Un giorno, a Mumbai, durante un’accaldata mattina di mercato, in una bottega nella quale si vendevano rotoli di vecchi sari l’esperienza dirigenziale ha incontrato l’idea originale: l’“upcycle”, il recupero della seta dei sari usati per trasformarli in accessori moda e nuovi capi d’abbigliamento. Solo dopo – trasferendosi in India e approfondendone la cultura – Stefano ha scoperto che tale pratica era già presente nella tradizione indiana, ma nessuno aveva mai pensato prima che proprio da ciò che era considerato scarto avrebbe potuto generarsi lavoro, formazione artigianale di alto livello, economia circolare e dignità delle persone di una comunità.

Nel 2012 si attiva la collaborazione con il Fashion in Progress Collective (FIP Collective) del Politecnico di Milano, un gruppo di ricerca multidisciplinare tutto al femminile anch’esso del Dipartimento di Design, che promuove l’evoluzione positiva e sostenibile del mondo del fashion e delle industrie creative. Vengono studiati nome del brand, logo e nel 2013 viene disegnata e realizzata la prima linea di prodotti.

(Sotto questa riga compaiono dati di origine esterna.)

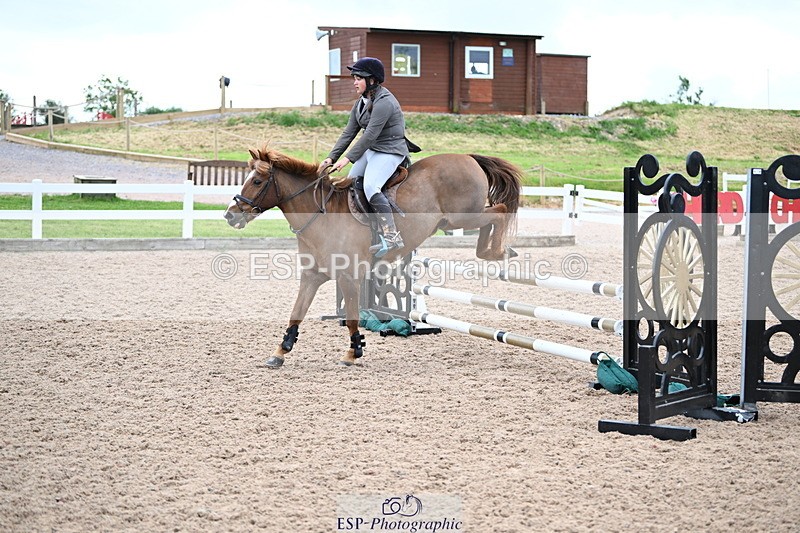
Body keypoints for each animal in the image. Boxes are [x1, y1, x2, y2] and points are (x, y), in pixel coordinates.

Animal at [224, 146, 522, 367]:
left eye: (257, 181)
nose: (230, 215)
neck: (320, 216)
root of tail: (467, 157)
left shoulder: (348, 277)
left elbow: (352, 317)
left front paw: (353, 352)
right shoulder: (312, 276)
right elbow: (296, 314)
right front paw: (280, 351)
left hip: (463, 216)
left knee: (499, 210)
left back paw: (498, 251)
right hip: (455, 219)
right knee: (492, 217)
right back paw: (495, 250)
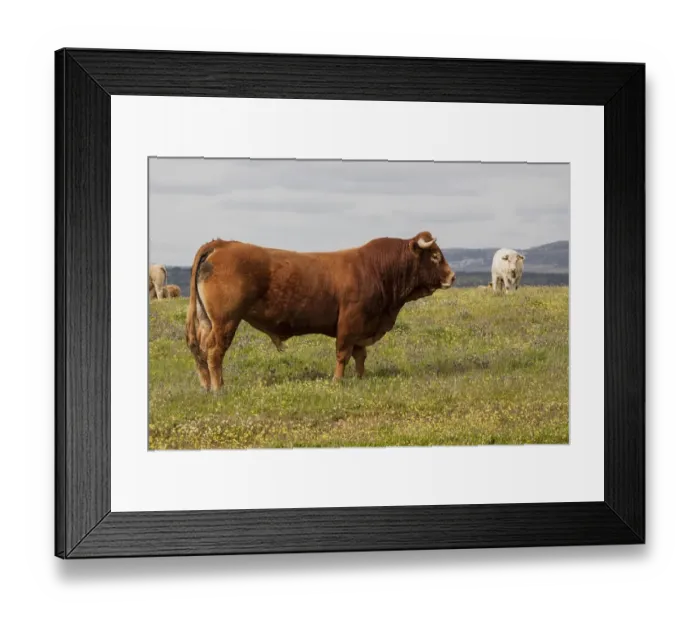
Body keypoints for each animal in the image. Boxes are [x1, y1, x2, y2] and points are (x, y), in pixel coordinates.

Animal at [185, 232, 456, 391]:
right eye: (434, 255)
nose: (453, 276)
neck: (376, 269)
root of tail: (222, 244)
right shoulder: (349, 322)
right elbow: (343, 353)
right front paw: (337, 381)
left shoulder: (363, 326)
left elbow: (360, 355)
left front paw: (361, 379)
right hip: (225, 321)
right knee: (214, 352)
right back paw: (219, 388)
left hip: (206, 321)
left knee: (201, 351)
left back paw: (206, 386)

Bellezza, qualità e accessibilità dei prezzi incontrano riscatto sociale e competenza artigianale, perché per formare chi non ha mai lavorato richiede tempi lunghi e una buona dose di rischio, che le regole del mercato globale sono pronte ad ignorare.
Ma la “via del Sari” si è ramificata e da un laboratorio si è passati a cinque, nei quartieri della popolosa città, da risanare attraverso la seta e l’impegno quotidiano. Anche la linea di prodotto è cresciuta e si è diversificata, sino ad arrivare ad avere preziosi incarti di piccoli fazzoletti di seta per le bomboniere. Un packaging non certo comune, ma sicuramente ecologico.

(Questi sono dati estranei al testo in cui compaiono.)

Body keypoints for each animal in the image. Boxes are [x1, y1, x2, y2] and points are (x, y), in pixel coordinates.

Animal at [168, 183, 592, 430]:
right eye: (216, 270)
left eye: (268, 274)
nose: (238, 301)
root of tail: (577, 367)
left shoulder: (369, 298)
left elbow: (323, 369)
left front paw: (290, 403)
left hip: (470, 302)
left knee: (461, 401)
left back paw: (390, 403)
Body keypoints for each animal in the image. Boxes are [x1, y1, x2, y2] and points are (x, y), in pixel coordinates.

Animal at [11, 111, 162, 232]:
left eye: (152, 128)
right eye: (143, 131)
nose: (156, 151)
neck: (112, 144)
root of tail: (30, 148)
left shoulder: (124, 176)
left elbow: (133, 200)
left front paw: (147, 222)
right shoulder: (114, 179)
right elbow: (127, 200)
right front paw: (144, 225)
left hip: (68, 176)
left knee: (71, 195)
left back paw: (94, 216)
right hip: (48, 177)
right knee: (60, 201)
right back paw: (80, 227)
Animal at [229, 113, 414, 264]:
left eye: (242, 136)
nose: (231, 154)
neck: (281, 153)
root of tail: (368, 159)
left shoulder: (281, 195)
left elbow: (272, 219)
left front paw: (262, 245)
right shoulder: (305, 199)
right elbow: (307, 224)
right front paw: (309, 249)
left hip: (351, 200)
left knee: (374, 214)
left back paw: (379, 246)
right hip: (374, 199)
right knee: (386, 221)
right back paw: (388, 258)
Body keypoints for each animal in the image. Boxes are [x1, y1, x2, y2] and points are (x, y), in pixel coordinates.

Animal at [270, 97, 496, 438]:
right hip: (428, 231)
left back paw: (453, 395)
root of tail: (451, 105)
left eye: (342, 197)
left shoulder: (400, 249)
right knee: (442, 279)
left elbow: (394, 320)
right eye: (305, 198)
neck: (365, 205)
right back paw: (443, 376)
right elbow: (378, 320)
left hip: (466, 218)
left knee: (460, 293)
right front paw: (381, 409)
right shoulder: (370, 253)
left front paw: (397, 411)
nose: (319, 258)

Per arrivare sino ad oggi, alle collaborazioni importanti con Oxfam Italia (che importa e distribuisce i prodotti attraverso il canale fair trade italiano) e Altro Mercato, sino a quella con Gucci, con il progetto “Now I can”. Nasce dalla scelta del marchio di lusso e della sua piattaforma Gucci Equilibrium di sostenere I was a Sari. Attraverso la sua catena di fornitura di case da ricamo nella capitale commerciale indiana, la maison di lusso ha scelto di far insegnare l’affascinante arte del ricamo a mano dei karigari alle donne, divenute preziose e – di certo – ricercate artigiane.

“Ero un Sari” e “Ora posso” racchiude, come in un cerchio perfetto, tutto il senso di un sogno diventato opportunità concreta di un’impresa dall’anima green e sociale.